Roulette is a timeless game that is played all around the world, but many people don’t realize that roulette is a game with a surprisingly low house edge especially if you play the European roulette version.
This is because the European roulette wheel has just a single zero on it, as opposed to the American version which also includes a double zero. When the game was first created in the late 1700s in France, it actually featured both a single and double zero on the wheel, and this is the main design that remained when it was exported to America. However, as a way to draw in more gamblers that were looking for higher odds in their favour, the French decided to drop the double zero which then became the standard across Europe.
Such a small change actually has a very drastic effect on the way roulette is perceived. The house edge actually drops from the American 5.26% down to 2.70% when playing the European version. This can have a significant impact, especially when playing for longer periods of time. Being such a leisurely game that doesn’t force players to continuously make decisions like other games, it’s understandable why many players choose to play European roulette over the American variety.
- The Single Bet - Payout 35 to 1, betting on a single number.
- The Split Bet - Payout 17 to 1, betting on two numbers by placing a chip on the line.
- The Street Bet - Payout 11 to 1, betting on three numbers in a row by placing the chip on the outside line. For example, 16, 17 and 18.
- The Square Bet - Payout 8 to 1, betting on four numbers by placing the chip on the corners of four connected numbers.
- The Line Bet - Payout 5 to 1, similar to the street bet but the chip is placed on the line between two edges, totalling 6 numbers such as 7, 8, 9, 10, 11 and 12.
- The Column Bet - Payout 2 to 1, shown as the 1st, 2nd and 3rd row on the roulette table, places a bet on a total of 12 numbers–an entire column
- The Dozen Bet - Payout 2 to 1, shown as 1st 12, 2nd 12 and 3rd 12, places a bet on a total of 12 numbers similar to column bet.
- The Odd or Even Bet - Payout 1 to 1, shown as Even or Odd on the roulette table.
- The High or Low Bet - Payout 1 to 1, shown as 1-18 and 19-36 on the roulette table.
- The Red or Black Bet - Payout 1 to 1, shown as a red and black square.

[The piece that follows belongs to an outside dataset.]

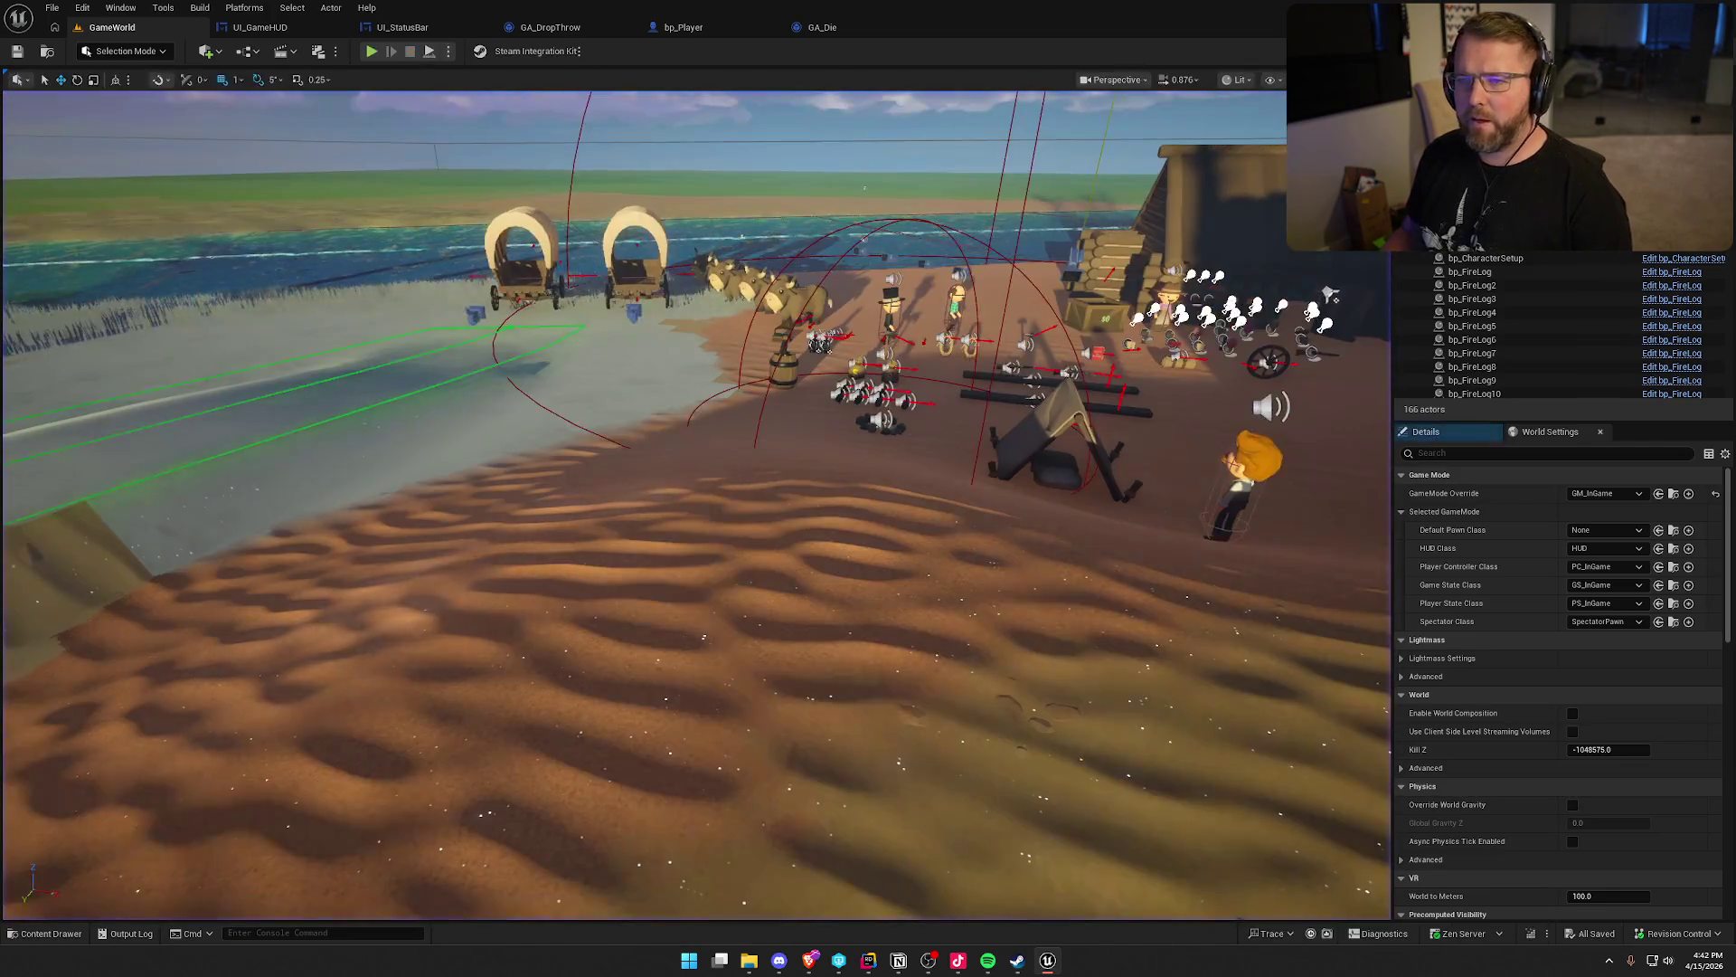
In bp_Player's Inputs graph, delete the extra GET node and move the cast nodes up
{"action": "left_click", "coordinate": [716, 29]}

As you can see, there are a large number of bets available in European roulette. However, unlike American roulette, the odds of hitting these bets are actually quite a bit higher because there’s no double zero to contend with.
Surrender and En Prison
There are two major rules that could drastically increase your chances of winning; surrender and en prison, both of which are available (only one or the other) in European roulette.
Surrender means that should the ball land on the zero, you’re paid back half of your wager which means you’re less likely to lose a substantial amount of money on a bet that hits 0.
The en prison rule means that your bet is locked and carries over to the next spin if it does hit a 0. This means you’re essentially getting another free bet and a chance to win.
Both of these rules can drastically cut down the house edge. In fact, European roulette games will see a house edge of just 1.35% if there are en prison or surrender rules in play. This is a huge advantage of anyone looking to win at roulette and also one of the main reasons why European roulette is preferred.
Some Final Words
European roulette is often seen as a more enjoyable game because you are less likely to lose. Although adding just one extra number to the board doesn’t seem like a huge deal, it can equate to a lot of extra wins over a long period of time and for a game so leisurely such as roulette, this can be a rather substantial chunk of your winnings.